JOB: Reproduce the text of the records below word for word, omitting the pictures.

[SUPPLIED MATERIAL Boundary: Start]

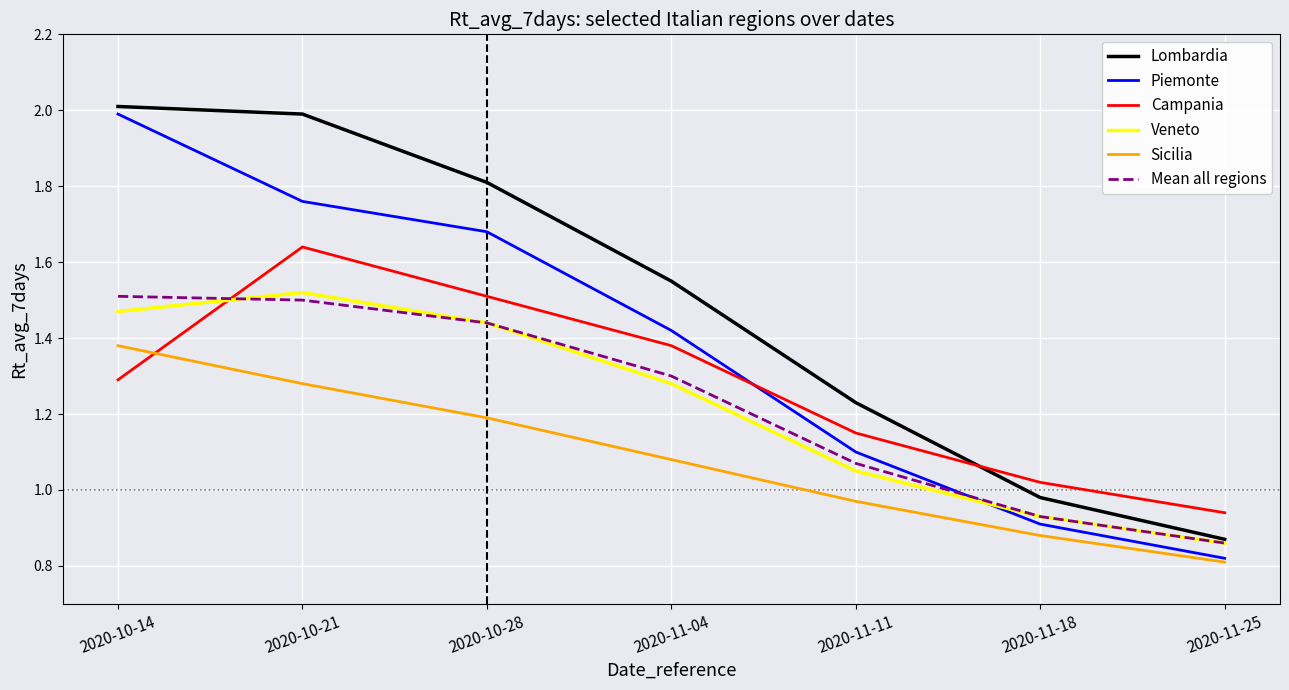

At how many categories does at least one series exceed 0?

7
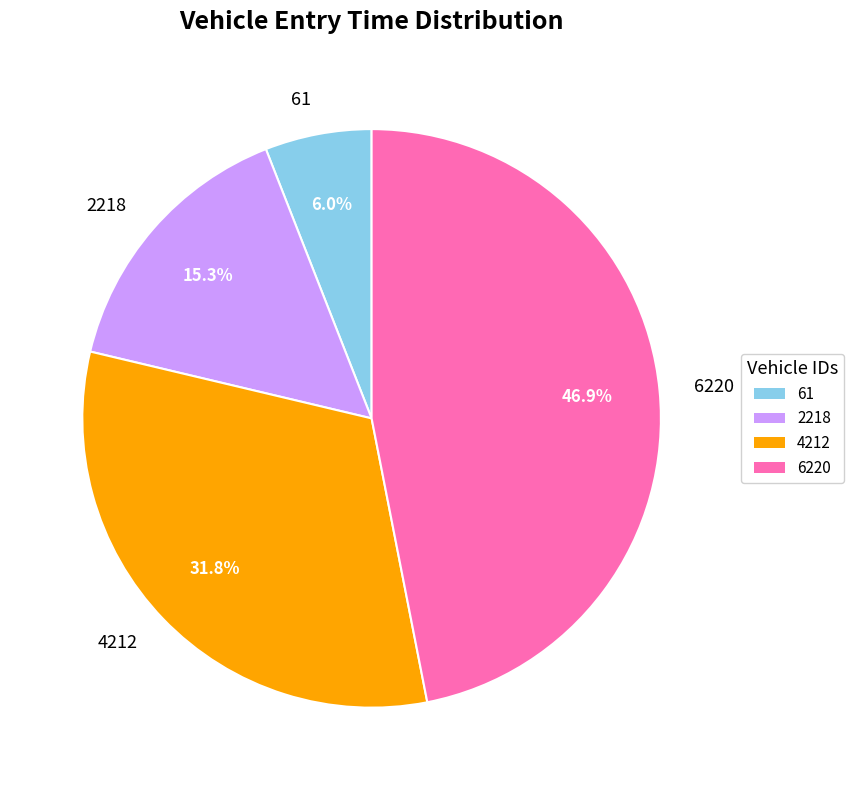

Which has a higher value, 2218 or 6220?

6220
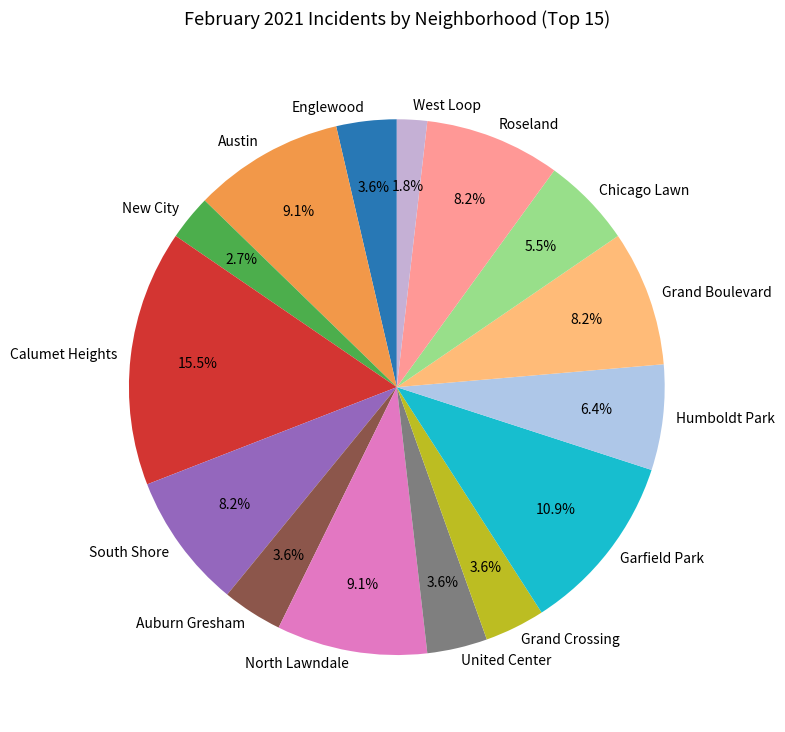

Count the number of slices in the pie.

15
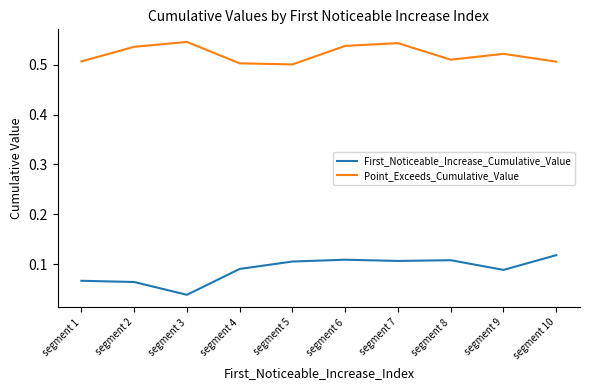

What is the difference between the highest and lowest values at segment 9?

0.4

[SUPPLIED MATERIAL Boundary: End]

EXERCISE ANSWER:
At how many categories does at least one series exceed 0?

7

Which has a higher value, 2218 or 6220?

6220

Count the number of slices in the pie.

15

What is the difference between the highest and lowest values at segment 9?

0.4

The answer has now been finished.